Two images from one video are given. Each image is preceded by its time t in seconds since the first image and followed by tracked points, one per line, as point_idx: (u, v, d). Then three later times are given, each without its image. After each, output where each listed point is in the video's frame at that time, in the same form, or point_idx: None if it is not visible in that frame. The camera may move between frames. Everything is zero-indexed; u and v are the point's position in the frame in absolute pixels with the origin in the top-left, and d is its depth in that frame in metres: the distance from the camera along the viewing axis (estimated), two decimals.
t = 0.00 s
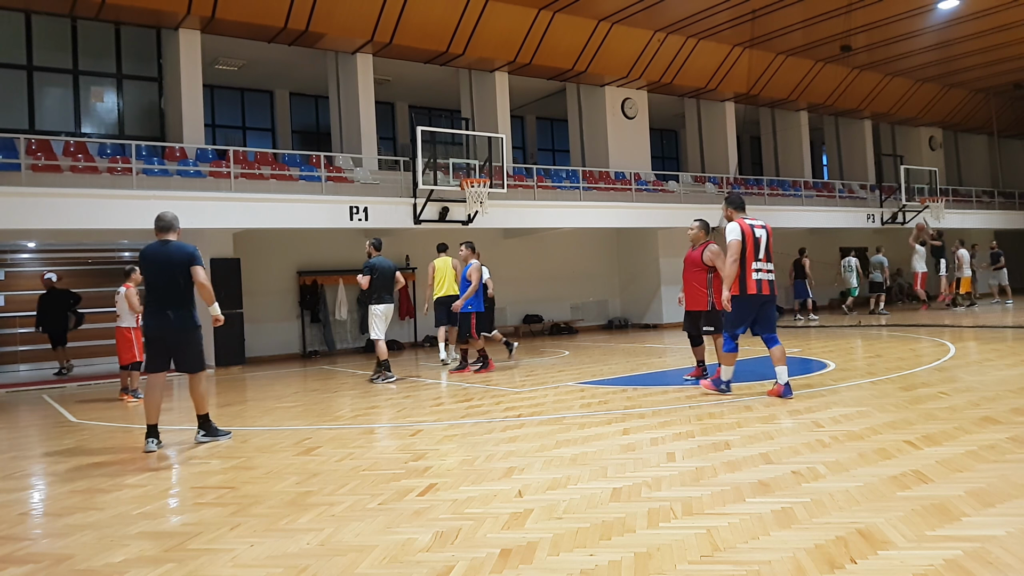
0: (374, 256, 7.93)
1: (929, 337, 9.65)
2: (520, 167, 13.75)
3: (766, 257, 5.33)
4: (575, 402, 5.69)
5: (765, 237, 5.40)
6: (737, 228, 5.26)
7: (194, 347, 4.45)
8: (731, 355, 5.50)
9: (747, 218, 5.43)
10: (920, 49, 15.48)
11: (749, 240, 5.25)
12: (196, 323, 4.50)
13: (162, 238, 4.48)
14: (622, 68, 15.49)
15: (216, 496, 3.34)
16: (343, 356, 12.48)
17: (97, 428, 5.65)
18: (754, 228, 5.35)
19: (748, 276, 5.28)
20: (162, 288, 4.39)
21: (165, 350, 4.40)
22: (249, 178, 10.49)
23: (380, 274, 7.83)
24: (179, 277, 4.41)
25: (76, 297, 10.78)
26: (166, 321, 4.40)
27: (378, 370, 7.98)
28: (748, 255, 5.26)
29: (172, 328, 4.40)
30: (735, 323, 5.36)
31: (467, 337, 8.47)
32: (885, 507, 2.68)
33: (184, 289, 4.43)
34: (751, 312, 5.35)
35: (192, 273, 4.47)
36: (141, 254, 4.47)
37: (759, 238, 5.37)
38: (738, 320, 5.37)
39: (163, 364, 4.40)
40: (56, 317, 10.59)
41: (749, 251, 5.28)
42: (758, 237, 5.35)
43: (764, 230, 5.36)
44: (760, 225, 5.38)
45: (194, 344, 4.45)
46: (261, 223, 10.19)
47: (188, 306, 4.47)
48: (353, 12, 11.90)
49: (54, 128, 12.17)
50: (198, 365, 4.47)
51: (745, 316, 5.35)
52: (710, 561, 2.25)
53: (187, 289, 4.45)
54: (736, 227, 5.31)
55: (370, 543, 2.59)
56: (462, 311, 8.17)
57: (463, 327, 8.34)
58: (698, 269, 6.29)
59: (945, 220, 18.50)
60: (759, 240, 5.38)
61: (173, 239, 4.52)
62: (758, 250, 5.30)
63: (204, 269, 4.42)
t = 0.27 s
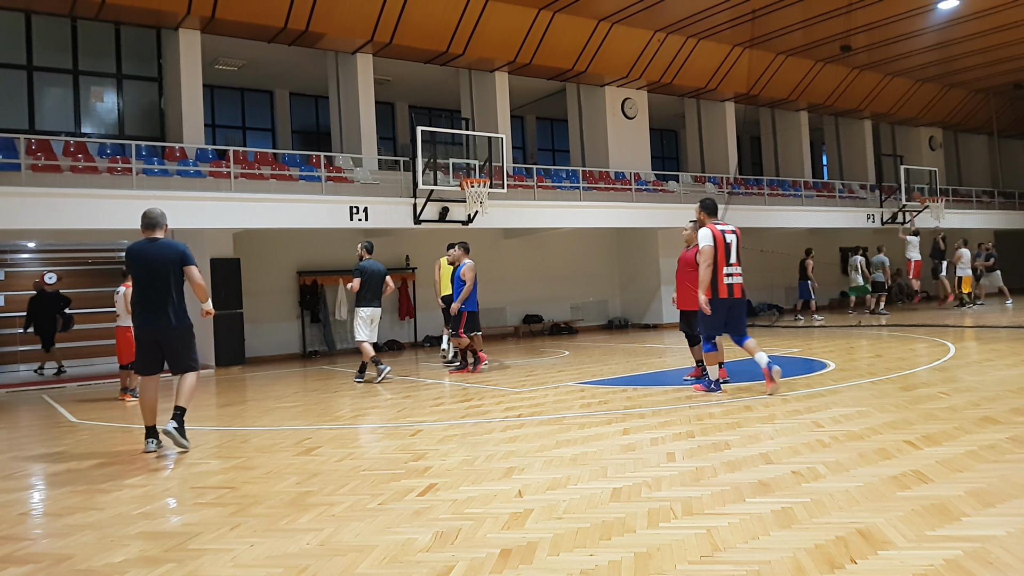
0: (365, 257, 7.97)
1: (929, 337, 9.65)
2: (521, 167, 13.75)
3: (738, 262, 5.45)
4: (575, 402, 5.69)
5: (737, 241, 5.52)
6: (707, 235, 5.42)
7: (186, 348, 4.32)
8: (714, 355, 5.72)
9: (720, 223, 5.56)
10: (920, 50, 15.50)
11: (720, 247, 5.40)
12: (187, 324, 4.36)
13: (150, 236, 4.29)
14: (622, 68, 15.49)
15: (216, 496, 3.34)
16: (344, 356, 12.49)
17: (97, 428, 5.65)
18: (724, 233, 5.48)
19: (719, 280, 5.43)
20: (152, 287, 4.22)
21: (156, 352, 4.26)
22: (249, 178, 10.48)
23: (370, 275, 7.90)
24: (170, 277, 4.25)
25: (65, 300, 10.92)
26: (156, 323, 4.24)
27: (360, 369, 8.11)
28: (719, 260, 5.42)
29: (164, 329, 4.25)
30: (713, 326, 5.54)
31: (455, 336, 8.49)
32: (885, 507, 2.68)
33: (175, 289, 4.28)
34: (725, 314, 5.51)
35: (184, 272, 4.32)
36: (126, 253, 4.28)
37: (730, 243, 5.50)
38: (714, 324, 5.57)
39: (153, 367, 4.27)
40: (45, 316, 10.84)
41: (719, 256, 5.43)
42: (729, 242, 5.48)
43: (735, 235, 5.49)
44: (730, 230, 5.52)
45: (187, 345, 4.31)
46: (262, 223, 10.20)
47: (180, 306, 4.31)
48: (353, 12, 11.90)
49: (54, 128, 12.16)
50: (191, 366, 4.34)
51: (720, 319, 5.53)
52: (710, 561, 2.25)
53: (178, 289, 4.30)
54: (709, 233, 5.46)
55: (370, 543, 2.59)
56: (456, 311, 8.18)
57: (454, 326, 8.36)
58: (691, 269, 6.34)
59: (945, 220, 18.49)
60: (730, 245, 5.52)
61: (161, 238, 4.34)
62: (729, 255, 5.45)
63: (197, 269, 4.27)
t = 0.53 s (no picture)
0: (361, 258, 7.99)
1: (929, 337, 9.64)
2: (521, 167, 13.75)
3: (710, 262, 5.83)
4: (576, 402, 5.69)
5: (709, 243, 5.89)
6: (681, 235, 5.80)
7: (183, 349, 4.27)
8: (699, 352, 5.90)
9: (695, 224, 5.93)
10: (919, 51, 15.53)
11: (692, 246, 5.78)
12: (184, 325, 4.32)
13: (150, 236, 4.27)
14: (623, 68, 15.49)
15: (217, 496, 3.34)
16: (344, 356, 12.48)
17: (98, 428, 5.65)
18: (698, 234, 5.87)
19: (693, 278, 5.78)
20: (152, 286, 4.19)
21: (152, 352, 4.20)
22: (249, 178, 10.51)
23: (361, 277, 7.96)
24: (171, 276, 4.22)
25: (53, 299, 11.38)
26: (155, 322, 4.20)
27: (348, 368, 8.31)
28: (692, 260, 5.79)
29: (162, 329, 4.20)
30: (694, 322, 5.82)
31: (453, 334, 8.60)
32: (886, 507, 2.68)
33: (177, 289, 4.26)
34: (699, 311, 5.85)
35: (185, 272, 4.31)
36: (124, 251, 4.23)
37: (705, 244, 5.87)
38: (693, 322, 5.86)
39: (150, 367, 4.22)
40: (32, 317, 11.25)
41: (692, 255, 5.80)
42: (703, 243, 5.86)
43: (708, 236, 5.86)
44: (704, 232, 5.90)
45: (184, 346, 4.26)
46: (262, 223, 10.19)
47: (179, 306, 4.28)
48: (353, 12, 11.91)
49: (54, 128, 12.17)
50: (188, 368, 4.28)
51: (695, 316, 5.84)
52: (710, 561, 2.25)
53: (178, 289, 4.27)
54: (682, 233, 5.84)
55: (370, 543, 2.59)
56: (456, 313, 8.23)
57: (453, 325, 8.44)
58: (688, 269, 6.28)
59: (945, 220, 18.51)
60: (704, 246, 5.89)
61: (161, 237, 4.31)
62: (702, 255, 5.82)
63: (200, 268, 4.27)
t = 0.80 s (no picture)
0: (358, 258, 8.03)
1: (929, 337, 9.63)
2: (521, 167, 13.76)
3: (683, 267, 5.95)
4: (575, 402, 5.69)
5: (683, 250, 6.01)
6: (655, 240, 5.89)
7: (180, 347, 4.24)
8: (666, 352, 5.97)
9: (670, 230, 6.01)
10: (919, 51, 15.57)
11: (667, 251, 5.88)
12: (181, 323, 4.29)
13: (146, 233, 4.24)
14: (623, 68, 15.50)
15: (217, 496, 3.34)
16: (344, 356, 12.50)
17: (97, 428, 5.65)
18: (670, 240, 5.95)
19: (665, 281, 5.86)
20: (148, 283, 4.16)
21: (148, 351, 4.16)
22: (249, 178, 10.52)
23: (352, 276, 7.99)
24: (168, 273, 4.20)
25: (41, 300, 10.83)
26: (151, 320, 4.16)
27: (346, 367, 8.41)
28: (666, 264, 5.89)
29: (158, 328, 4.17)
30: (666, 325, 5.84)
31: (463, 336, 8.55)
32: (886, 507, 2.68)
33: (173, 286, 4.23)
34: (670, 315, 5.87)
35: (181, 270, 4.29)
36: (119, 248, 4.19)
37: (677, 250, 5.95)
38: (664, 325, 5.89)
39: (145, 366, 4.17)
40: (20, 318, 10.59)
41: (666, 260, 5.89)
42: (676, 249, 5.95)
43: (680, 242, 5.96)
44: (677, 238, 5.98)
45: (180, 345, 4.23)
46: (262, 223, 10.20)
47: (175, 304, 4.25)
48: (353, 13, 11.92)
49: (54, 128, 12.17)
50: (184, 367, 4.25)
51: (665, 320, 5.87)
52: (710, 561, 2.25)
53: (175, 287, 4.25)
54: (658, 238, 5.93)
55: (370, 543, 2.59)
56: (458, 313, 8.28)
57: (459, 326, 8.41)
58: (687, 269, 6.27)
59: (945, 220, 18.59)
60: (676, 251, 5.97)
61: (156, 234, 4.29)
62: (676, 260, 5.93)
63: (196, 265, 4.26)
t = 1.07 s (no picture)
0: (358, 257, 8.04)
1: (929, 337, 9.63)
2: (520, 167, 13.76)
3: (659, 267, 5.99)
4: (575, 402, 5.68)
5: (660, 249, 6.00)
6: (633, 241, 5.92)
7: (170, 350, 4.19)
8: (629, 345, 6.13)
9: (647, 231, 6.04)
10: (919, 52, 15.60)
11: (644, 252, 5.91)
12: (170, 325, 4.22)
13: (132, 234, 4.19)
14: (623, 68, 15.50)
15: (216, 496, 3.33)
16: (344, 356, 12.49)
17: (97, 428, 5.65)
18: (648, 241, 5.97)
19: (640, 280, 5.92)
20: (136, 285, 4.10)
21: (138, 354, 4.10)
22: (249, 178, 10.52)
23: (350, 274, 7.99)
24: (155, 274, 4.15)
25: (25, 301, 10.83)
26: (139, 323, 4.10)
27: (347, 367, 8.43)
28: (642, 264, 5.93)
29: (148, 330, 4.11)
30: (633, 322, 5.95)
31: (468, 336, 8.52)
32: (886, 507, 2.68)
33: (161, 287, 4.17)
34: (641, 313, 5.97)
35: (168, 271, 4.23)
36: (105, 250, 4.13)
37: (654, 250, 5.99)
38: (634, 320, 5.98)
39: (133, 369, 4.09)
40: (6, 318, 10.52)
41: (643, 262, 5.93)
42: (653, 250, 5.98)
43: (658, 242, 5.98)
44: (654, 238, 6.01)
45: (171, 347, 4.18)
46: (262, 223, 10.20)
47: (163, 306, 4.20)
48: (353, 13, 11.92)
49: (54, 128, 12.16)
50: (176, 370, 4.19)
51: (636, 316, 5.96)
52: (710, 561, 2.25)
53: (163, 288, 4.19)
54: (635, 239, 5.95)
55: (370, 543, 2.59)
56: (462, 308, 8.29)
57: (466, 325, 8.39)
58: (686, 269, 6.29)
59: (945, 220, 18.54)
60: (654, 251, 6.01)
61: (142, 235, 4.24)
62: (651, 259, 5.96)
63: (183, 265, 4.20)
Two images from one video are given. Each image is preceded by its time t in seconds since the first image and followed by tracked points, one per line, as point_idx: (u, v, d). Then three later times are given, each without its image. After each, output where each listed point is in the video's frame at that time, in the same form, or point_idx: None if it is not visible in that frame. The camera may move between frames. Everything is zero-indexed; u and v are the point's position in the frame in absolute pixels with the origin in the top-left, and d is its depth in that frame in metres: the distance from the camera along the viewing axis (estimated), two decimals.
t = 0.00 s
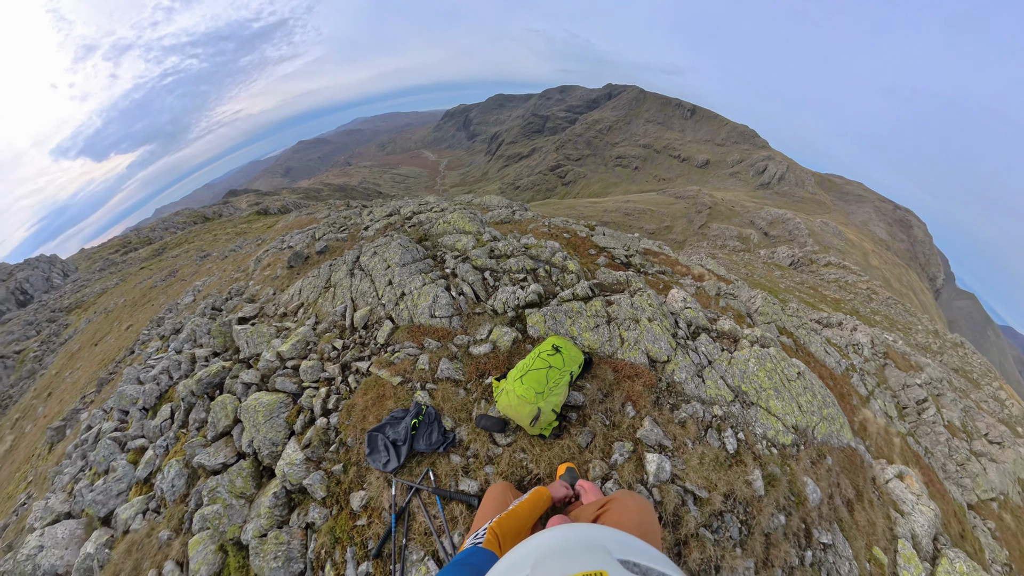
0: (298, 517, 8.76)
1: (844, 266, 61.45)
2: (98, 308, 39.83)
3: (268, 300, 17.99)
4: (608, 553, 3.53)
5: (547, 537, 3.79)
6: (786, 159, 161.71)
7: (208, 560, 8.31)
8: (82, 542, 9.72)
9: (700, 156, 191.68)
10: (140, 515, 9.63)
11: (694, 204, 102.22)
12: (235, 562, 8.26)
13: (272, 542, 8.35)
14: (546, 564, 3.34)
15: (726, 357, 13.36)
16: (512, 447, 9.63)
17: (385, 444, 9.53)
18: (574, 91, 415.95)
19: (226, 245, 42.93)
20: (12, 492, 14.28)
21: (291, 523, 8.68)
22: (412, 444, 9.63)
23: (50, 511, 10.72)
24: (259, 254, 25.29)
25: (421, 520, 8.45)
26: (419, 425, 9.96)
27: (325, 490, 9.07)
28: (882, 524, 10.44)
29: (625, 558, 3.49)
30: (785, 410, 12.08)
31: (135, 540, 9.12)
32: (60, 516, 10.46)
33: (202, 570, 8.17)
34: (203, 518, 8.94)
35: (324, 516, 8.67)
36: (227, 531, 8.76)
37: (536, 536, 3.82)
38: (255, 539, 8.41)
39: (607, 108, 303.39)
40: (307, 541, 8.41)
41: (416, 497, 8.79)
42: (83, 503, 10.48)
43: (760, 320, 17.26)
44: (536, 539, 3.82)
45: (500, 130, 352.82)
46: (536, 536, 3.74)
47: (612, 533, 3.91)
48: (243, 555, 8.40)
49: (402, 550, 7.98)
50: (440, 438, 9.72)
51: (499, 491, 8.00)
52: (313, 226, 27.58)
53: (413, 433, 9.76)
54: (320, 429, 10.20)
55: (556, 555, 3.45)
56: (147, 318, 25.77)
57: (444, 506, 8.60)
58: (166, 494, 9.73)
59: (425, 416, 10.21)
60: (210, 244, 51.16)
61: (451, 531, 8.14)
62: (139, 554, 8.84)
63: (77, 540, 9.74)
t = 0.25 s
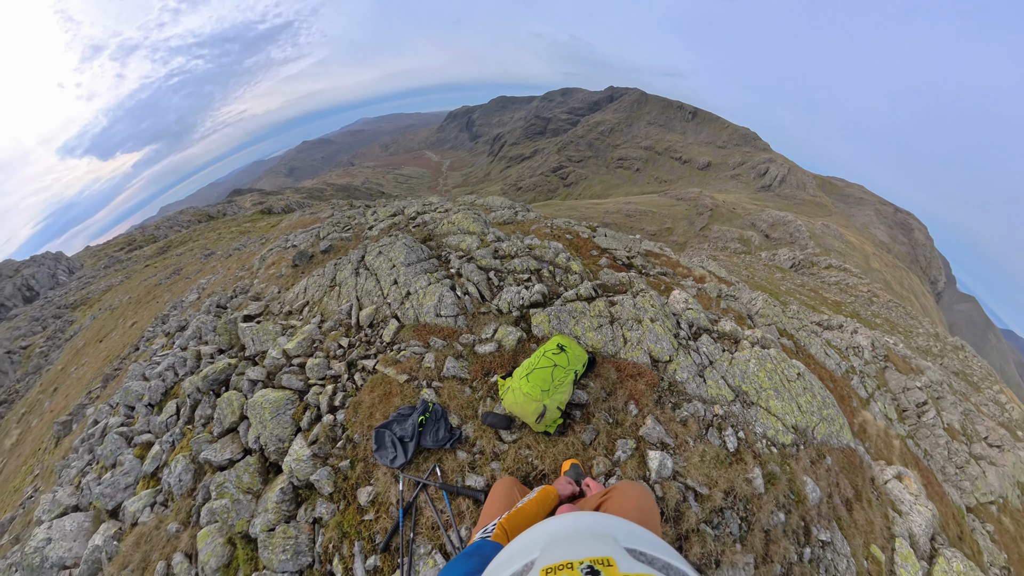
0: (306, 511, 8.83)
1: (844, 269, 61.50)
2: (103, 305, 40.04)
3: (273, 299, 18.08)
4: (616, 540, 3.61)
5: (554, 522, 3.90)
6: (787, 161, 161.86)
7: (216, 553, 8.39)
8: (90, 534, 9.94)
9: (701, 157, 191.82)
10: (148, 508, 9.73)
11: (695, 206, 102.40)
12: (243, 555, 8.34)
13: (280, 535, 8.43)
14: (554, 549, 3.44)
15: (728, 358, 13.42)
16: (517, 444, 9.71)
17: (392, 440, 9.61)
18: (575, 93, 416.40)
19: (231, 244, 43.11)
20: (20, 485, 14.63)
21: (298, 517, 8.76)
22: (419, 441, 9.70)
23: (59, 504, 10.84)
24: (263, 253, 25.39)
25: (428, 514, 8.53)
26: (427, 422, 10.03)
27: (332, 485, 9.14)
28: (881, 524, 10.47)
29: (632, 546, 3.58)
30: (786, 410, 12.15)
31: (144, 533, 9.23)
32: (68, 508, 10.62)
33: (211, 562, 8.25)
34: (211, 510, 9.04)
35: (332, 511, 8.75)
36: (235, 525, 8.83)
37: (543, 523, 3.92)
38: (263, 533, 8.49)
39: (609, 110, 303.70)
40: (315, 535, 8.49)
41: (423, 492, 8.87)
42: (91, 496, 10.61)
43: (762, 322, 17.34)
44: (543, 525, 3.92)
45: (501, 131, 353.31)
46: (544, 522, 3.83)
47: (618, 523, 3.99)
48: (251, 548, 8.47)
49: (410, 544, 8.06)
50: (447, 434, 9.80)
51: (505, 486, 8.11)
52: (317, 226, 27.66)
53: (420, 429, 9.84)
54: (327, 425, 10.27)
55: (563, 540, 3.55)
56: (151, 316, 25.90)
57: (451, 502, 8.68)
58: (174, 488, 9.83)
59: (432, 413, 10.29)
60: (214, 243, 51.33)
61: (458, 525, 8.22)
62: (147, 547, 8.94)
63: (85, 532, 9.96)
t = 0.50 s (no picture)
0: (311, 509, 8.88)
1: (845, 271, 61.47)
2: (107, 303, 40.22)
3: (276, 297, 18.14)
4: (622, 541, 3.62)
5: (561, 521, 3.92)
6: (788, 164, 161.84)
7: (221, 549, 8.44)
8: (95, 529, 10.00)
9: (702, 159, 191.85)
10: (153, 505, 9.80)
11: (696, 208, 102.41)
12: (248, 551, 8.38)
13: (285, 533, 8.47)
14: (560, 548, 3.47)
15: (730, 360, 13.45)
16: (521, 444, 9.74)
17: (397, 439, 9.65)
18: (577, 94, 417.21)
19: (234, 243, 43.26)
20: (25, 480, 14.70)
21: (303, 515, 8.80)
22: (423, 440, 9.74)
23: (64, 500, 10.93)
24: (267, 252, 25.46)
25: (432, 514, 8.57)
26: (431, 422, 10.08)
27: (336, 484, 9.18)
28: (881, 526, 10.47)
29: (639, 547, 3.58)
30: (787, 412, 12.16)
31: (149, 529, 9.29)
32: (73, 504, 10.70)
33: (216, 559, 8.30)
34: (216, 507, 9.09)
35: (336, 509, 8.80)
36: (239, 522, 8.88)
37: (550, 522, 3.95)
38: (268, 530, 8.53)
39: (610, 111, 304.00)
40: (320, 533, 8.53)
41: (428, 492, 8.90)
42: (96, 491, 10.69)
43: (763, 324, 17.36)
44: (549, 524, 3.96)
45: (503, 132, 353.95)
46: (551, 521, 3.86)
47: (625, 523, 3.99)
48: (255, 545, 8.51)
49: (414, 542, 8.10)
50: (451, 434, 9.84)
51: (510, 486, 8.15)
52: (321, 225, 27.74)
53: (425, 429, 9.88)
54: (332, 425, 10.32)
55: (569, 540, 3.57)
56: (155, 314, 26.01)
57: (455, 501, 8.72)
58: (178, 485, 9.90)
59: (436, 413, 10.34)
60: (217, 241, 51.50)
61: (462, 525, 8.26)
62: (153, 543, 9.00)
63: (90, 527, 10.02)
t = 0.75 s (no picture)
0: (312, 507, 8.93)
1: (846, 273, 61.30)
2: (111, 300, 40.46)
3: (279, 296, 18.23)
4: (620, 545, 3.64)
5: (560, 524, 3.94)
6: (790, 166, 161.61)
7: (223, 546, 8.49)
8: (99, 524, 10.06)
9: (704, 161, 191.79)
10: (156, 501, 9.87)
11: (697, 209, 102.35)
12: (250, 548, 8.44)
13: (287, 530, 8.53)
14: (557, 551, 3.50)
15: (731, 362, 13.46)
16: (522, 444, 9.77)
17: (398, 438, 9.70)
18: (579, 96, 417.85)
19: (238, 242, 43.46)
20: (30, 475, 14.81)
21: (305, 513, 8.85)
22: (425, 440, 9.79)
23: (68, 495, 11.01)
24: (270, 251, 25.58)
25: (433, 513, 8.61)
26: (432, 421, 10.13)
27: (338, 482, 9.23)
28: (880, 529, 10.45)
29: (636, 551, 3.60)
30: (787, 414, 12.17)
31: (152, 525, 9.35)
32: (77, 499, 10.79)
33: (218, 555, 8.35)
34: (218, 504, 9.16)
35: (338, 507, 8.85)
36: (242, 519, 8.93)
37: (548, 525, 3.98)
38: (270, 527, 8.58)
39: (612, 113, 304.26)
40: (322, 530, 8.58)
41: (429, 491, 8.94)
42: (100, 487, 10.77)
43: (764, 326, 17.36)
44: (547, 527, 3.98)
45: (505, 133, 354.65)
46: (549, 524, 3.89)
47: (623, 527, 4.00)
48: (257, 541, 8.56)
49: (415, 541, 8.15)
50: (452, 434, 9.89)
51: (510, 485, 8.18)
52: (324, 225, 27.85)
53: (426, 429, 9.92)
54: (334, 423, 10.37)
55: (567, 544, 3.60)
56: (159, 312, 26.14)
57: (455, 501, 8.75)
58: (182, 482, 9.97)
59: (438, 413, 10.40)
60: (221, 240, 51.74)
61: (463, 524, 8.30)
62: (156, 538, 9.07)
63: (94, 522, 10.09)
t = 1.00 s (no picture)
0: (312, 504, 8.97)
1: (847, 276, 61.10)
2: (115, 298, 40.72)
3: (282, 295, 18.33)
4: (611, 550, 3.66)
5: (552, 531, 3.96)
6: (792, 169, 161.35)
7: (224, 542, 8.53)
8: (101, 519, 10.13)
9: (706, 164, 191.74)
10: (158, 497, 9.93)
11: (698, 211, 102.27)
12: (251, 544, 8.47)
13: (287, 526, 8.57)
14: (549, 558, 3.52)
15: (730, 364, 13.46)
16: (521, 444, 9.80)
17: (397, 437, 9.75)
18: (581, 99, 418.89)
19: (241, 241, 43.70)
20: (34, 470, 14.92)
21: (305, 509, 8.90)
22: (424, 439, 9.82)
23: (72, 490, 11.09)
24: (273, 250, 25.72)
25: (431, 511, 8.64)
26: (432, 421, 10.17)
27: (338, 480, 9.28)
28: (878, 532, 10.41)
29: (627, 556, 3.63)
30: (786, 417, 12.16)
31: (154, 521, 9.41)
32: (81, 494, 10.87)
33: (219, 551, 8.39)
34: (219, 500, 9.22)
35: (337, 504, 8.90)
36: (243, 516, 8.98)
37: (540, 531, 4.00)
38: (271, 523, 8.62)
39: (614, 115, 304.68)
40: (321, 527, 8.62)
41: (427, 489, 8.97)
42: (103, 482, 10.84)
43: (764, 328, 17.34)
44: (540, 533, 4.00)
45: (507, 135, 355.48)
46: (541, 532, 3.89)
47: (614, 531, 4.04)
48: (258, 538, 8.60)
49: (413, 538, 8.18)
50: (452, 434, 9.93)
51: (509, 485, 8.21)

**What is being asked**.
Extract from the records above the lines from the one containing "29: (158, 328, 4.17)" to the one containing "8: (629, 345, 6.13)", both lines included, exactly as they appear and with nothing else.

**Task solution**.
29: (158, 328, 4.17)
30: (666, 325, 5.84)
31: (463, 336, 8.55)
32: (886, 507, 2.68)
33: (173, 286, 4.23)
34: (670, 315, 5.87)
35: (181, 270, 4.29)
36: (119, 248, 4.19)
37: (677, 250, 5.95)
38: (664, 325, 5.89)
39: (145, 366, 4.17)
40: (20, 318, 10.59)
41: (666, 260, 5.89)
42: (676, 249, 5.95)
43: (680, 242, 5.96)
44: (677, 238, 5.98)
45: (180, 345, 4.23)
46: (262, 223, 10.20)
47: (175, 304, 4.25)
48: (353, 13, 11.92)
49: (54, 128, 12.17)
50: (184, 367, 4.25)
51: (665, 320, 5.87)
52: (710, 561, 2.25)
53: (175, 287, 4.25)
54: (658, 238, 5.93)
55: (370, 543, 2.59)
56: (458, 313, 8.28)
57: (459, 326, 8.41)
58: (687, 269, 6.27)
59: (945, 220, 18.59)
60: (676, 251, 5.97)
61: (156, 234, 4.29)
62: (676, 260, 5.93)
63: (196, 265, 4.26)
t = 1.07 s (no picture)
0: (358, 257, 8.04)
1: (929, 337, 9.63)
2: (520, 167, 13.76)
3: (659, 267, 5.99)
4: (575, 402, 5.68)
5: (660, 249, 6.00)
6: (633, 241, 5.92)
7: (170, 350, 4.19)
8: (629, 345, 6.13)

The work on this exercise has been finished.